ABOUT THIS TASK. Find and copy each line of the records where the string "neck" shows up.

WORKING DATA.
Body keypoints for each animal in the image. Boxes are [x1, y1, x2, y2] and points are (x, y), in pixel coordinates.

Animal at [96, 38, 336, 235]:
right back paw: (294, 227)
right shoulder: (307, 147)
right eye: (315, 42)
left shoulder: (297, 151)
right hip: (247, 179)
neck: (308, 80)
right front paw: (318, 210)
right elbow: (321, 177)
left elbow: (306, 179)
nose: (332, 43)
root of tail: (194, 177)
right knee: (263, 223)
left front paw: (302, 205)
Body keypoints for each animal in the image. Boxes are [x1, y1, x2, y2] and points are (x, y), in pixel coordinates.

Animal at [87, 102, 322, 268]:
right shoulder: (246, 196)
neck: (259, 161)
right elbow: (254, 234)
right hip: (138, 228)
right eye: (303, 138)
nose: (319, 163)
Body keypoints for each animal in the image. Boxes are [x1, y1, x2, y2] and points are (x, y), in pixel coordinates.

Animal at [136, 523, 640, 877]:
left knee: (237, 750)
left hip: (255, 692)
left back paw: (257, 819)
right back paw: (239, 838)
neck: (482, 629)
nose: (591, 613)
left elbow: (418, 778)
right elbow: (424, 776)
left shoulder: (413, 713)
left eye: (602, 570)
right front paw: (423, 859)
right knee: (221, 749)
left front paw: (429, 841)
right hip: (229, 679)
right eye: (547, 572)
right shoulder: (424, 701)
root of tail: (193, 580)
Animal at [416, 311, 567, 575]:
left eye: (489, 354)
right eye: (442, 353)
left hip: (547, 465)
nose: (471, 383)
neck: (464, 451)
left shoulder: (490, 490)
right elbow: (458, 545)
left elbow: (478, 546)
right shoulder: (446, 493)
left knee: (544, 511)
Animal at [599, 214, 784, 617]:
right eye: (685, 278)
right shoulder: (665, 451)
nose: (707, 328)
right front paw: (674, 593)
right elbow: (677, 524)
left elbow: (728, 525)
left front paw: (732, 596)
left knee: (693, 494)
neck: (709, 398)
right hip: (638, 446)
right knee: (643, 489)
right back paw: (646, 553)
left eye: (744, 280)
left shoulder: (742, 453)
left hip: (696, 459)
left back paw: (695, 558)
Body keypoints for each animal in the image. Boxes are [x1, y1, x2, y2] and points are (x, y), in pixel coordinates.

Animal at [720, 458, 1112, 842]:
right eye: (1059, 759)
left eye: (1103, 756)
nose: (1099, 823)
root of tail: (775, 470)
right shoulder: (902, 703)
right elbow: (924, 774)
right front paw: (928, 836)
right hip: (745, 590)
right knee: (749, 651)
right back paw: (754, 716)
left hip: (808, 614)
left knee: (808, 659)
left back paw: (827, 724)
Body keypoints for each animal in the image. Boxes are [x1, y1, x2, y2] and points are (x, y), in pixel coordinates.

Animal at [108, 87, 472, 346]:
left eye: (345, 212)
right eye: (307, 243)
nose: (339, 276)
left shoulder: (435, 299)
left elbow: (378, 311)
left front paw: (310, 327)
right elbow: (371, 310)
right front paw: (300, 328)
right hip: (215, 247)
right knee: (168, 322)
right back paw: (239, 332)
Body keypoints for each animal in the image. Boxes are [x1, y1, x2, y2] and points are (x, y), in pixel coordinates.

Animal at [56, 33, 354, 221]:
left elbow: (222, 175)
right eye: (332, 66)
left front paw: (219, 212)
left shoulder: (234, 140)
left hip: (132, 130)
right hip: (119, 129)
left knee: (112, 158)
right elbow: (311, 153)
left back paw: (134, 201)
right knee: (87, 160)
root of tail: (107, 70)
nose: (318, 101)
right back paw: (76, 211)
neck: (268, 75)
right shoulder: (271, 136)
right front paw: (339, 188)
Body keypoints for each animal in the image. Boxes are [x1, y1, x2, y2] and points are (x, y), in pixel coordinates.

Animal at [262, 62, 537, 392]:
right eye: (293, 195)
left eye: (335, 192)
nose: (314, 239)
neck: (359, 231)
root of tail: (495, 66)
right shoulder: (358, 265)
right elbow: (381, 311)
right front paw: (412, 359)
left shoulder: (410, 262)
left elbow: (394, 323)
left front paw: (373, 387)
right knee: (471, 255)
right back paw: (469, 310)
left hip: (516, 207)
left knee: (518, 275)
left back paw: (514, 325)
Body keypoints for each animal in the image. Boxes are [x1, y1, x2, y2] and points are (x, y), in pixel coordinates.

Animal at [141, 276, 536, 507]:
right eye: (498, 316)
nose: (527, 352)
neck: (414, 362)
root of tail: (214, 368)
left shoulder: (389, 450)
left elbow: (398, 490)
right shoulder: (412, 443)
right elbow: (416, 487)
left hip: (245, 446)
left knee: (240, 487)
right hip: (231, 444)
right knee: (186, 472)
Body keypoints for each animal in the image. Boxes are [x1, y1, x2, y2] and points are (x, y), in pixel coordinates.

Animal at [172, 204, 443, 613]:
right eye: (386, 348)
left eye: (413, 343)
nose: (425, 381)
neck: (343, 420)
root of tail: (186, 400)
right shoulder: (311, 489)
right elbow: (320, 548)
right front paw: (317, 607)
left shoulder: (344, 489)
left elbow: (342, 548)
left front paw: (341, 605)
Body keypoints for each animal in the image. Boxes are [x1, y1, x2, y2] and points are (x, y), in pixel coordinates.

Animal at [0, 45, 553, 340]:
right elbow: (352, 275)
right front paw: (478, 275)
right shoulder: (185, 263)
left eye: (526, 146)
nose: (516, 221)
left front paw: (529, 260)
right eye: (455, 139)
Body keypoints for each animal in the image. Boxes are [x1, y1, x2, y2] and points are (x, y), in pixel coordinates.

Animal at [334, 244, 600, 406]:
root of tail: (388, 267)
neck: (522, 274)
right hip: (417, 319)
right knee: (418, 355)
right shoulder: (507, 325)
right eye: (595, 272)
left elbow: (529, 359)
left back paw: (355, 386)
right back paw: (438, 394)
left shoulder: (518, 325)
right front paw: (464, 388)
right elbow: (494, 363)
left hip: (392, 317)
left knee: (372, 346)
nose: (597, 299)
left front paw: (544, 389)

EXERCISE OUTPUT.
neck: (308, 80)
neck: (259, 161)
neck: (482, 629)
neck: (464, 451)
neck: (709, 398)
neck: (268, 75)
neck: (359, 231)
neck: (414, 362)
neck: (343, 420)
neck: (522, 274)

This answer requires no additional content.